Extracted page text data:
====================

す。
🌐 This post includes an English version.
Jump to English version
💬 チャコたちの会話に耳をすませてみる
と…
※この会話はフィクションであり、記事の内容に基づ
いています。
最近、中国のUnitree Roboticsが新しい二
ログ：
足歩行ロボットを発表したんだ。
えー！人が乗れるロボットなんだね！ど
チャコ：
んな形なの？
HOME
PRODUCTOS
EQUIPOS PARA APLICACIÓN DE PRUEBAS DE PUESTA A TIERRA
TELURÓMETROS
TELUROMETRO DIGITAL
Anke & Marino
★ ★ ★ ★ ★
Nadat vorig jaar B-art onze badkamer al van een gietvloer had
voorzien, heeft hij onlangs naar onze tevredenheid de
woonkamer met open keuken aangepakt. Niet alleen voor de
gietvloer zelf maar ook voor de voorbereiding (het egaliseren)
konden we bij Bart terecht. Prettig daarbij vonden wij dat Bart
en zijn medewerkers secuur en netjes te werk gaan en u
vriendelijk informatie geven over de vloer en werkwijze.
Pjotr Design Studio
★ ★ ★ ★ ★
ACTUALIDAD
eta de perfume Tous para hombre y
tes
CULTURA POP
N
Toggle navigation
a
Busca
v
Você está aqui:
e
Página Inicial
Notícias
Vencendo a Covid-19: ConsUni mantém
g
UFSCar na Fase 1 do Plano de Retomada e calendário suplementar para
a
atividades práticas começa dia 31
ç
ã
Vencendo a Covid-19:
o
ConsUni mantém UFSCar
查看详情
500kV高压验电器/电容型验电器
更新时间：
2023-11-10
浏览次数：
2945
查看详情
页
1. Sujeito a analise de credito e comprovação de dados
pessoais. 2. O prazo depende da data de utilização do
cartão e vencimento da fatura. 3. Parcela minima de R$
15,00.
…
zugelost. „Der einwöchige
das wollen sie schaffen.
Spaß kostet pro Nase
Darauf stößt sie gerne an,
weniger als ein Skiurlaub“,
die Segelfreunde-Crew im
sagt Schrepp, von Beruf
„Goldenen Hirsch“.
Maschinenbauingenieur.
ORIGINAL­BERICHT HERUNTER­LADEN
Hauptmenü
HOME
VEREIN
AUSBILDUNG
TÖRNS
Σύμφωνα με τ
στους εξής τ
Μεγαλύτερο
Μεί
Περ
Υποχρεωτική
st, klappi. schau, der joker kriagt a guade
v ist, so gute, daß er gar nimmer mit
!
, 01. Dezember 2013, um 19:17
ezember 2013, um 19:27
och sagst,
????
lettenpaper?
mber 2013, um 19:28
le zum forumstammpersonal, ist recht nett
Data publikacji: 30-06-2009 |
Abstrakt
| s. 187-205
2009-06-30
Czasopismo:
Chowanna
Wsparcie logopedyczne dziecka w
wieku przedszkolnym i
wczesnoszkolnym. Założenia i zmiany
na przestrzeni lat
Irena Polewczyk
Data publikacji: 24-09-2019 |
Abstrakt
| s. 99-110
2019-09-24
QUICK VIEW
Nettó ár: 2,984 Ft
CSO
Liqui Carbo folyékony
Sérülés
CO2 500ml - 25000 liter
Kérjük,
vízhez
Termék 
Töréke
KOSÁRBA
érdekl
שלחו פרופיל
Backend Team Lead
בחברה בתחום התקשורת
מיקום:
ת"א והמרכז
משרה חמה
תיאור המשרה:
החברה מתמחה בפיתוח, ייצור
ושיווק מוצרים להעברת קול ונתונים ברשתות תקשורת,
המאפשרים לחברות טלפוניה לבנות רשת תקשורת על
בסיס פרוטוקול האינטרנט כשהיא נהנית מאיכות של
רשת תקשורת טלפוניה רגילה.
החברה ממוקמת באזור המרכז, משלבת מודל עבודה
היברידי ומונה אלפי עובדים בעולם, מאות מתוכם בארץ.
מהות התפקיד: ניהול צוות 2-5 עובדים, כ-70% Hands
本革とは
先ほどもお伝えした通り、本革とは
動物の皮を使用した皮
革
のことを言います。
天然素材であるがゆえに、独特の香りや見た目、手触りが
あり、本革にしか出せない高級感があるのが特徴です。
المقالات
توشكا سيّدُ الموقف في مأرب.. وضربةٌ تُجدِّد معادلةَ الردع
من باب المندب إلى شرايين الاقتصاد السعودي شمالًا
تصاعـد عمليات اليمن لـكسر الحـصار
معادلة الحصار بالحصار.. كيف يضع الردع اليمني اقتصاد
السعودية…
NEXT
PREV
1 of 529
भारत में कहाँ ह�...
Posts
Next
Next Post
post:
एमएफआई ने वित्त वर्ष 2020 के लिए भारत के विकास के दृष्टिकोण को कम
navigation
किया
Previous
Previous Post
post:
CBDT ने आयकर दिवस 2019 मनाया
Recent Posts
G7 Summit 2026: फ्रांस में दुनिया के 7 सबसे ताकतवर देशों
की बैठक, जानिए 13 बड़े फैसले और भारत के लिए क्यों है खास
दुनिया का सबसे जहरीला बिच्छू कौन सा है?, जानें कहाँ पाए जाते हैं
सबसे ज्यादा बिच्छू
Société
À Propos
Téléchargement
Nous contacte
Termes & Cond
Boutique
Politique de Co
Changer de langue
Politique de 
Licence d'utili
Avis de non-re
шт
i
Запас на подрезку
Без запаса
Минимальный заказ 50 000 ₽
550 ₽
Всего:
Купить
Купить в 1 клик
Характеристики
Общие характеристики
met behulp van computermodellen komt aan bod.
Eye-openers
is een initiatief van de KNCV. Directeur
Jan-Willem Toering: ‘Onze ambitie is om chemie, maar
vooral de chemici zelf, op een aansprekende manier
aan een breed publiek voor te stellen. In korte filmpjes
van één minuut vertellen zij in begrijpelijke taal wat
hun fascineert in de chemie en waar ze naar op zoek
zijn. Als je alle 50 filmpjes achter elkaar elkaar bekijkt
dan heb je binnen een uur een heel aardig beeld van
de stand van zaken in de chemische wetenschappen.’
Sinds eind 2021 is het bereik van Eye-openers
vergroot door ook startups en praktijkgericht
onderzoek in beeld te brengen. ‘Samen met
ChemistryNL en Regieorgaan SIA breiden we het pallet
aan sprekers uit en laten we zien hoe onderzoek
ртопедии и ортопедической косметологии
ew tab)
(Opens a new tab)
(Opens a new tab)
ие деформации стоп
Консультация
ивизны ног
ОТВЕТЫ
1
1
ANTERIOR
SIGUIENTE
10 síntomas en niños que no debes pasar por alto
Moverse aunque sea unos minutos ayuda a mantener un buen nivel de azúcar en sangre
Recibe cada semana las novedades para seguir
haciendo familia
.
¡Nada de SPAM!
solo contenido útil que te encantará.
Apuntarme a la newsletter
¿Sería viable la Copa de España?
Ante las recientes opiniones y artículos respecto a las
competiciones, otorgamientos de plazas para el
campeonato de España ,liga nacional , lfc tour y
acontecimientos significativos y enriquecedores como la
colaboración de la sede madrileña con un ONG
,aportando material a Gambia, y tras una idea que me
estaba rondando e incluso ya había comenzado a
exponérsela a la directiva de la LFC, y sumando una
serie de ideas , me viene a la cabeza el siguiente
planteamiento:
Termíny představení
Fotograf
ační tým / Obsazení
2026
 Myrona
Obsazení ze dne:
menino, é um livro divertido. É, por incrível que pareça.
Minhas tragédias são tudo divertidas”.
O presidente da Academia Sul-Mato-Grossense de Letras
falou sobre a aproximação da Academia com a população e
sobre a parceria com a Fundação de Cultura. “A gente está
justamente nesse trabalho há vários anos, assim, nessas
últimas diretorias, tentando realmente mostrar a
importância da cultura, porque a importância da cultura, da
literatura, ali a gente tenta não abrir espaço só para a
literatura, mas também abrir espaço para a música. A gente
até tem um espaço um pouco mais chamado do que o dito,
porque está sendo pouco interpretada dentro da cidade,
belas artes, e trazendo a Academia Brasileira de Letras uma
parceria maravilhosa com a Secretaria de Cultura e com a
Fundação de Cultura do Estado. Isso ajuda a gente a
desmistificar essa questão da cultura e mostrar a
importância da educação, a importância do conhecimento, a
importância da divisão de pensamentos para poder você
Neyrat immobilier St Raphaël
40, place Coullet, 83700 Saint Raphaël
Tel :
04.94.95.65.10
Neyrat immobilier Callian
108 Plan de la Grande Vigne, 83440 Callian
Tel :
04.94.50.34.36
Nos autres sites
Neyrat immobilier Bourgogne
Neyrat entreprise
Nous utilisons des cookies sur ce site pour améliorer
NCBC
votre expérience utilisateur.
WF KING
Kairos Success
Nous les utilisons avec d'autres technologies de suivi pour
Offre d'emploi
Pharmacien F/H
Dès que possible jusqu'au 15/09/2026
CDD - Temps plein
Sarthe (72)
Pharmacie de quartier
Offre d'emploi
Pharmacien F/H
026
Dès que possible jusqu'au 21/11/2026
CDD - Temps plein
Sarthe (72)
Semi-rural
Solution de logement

====================

Brief
Identify each line in the entries with the word "parceria" and copy it.

Solved problem
sobre a parceria com a Fundação de Cultura. “A gente está
parceria maravilhosa com a Secretaria de Cultura e com a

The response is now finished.